Reproduce every line of the entries below word for word, leaving out the pictures.
※ ※ ※
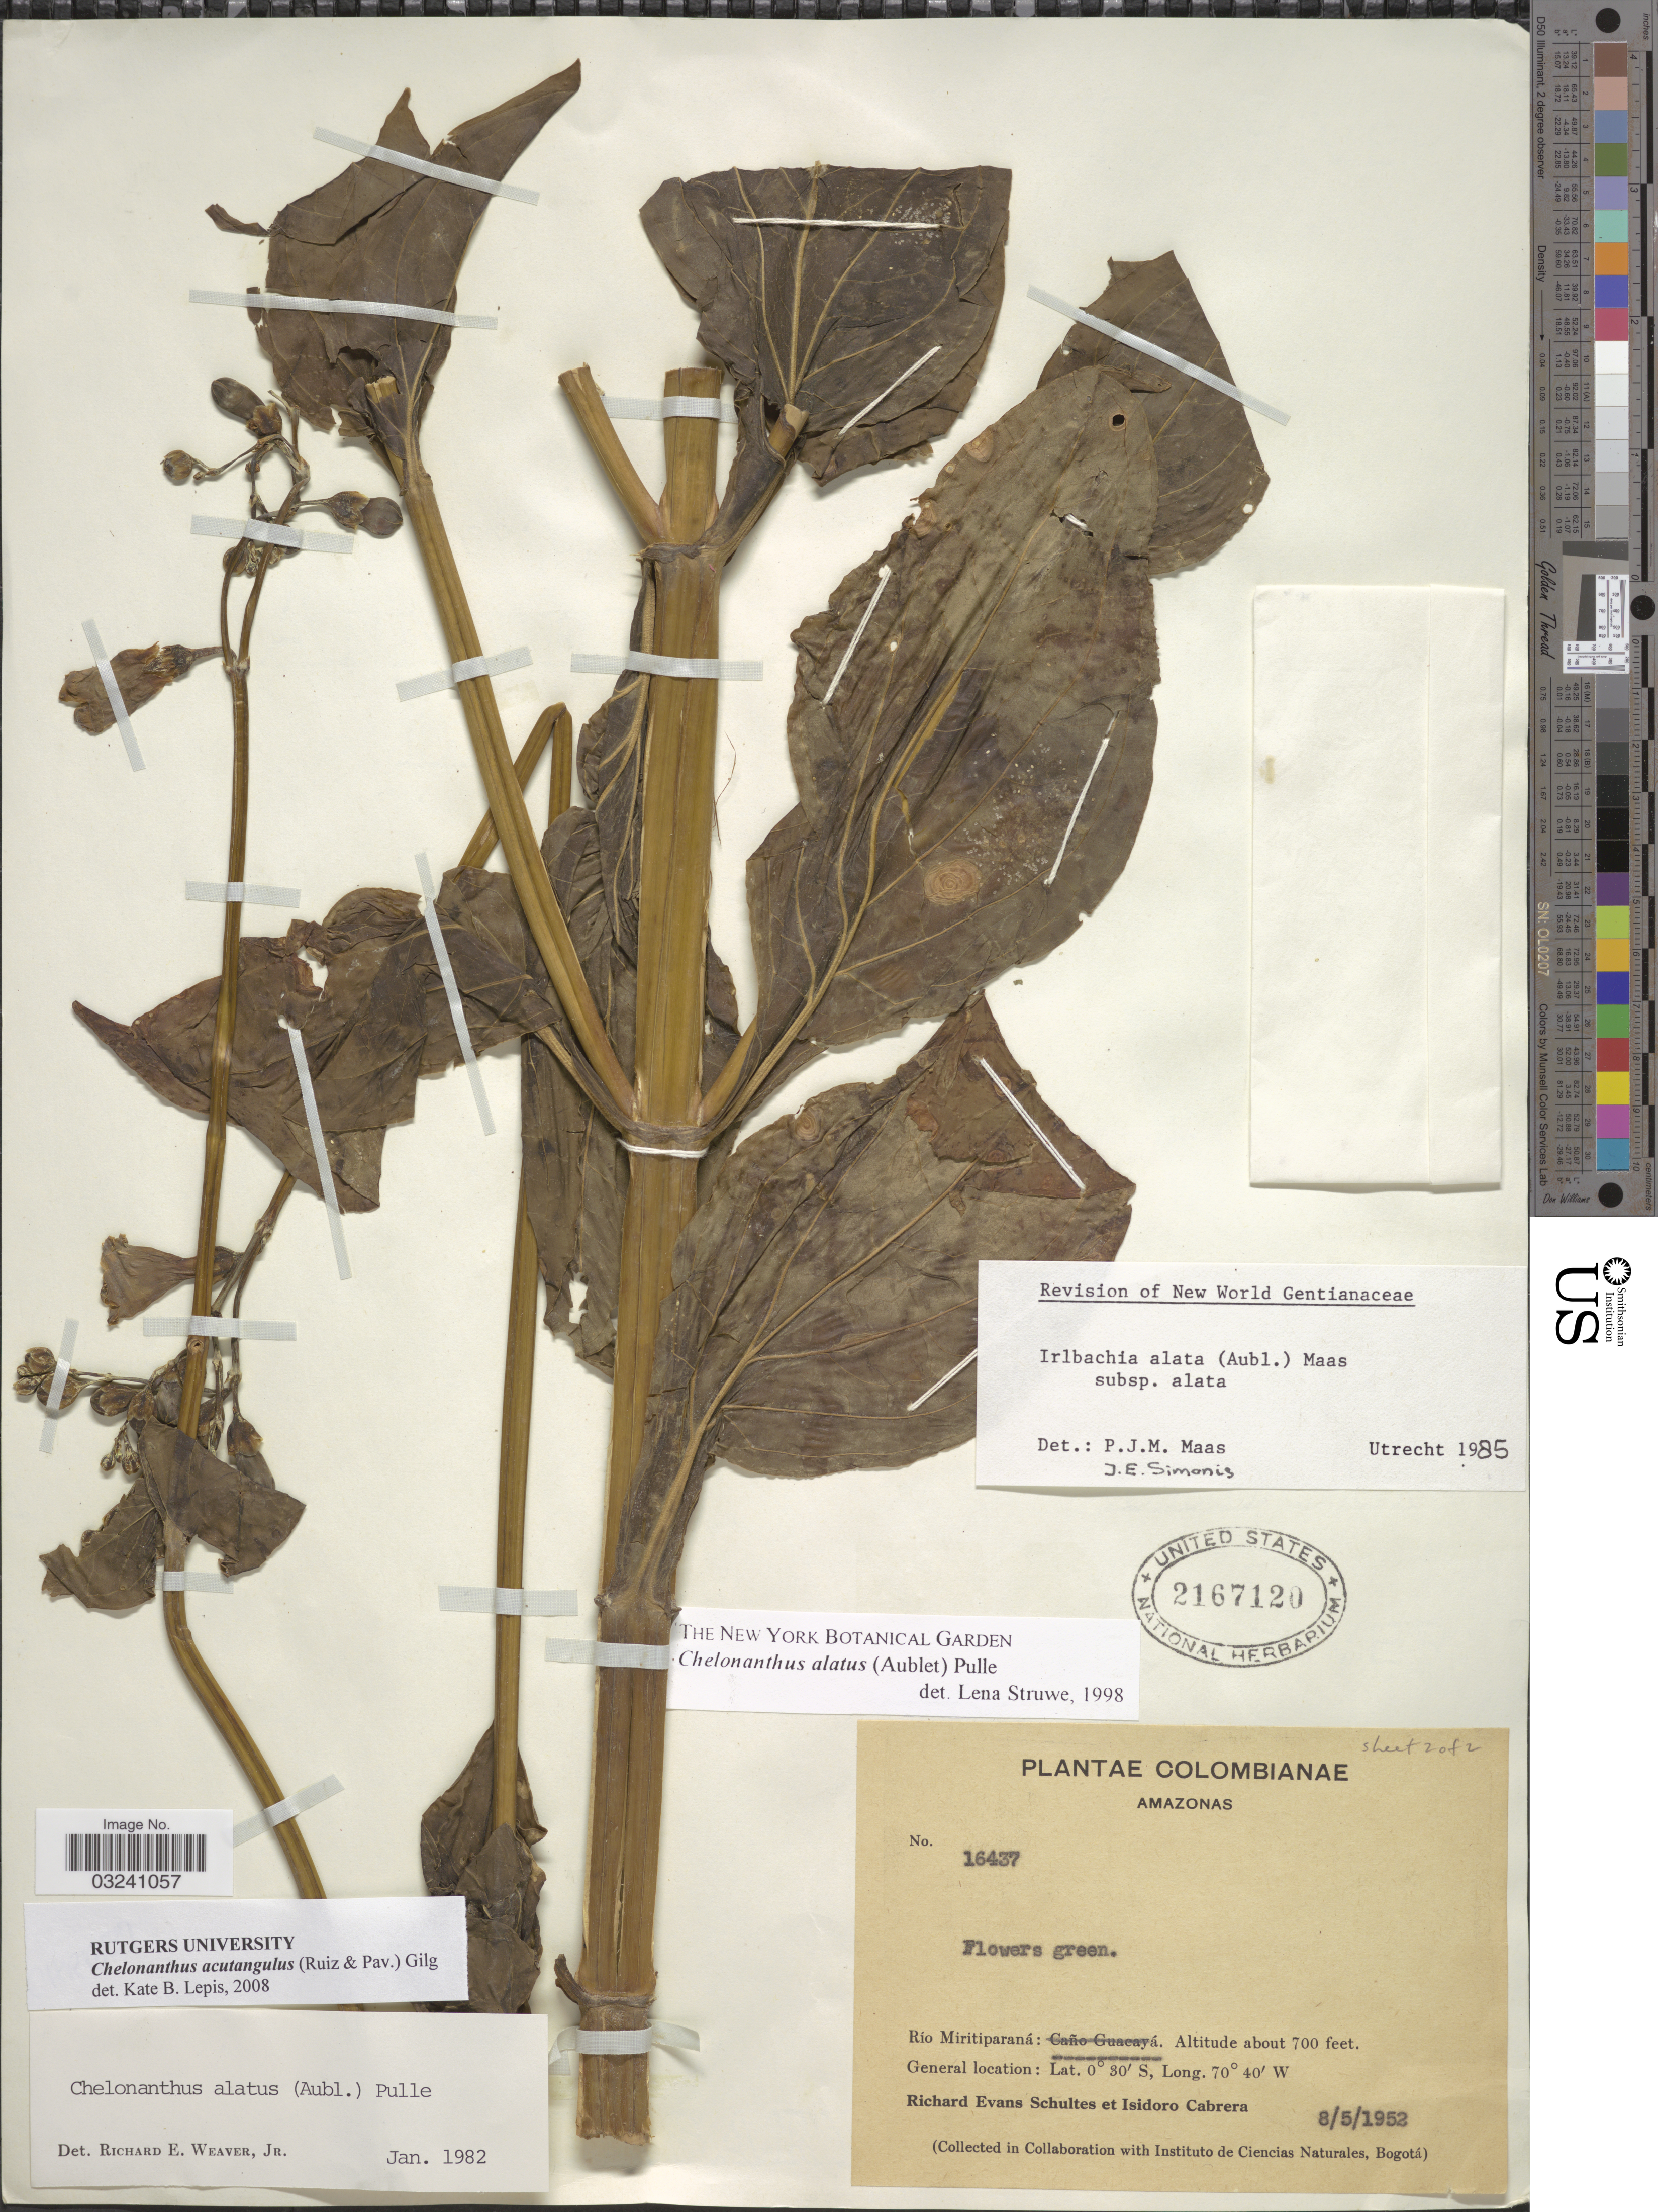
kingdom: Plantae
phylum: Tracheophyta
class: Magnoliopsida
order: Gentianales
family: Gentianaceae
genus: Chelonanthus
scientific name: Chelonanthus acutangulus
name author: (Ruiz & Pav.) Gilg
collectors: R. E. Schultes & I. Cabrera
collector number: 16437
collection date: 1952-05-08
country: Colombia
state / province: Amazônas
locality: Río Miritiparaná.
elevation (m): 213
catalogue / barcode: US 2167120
※ ※ ※
_SOLUTION TO THE EXERCISE_.
kingdom: Plantae
phylum: Tracheophyta
class: Magnoliopsida
order: Gentianales
family: Gentianaceae
genus: Chelonanthus
scientific name: Chelonanthus acutangulus
name author: (Ruiz & Pav.) Gilg
collectors: R. E. Schultes & I. Cabrera
collector number: 16437
collection date: 1952-05-08
country: Colombia
state / province: Amazônas
locality: Río Miritiparaná.
elevation (m): 213
catalogue / barcode: US 2167120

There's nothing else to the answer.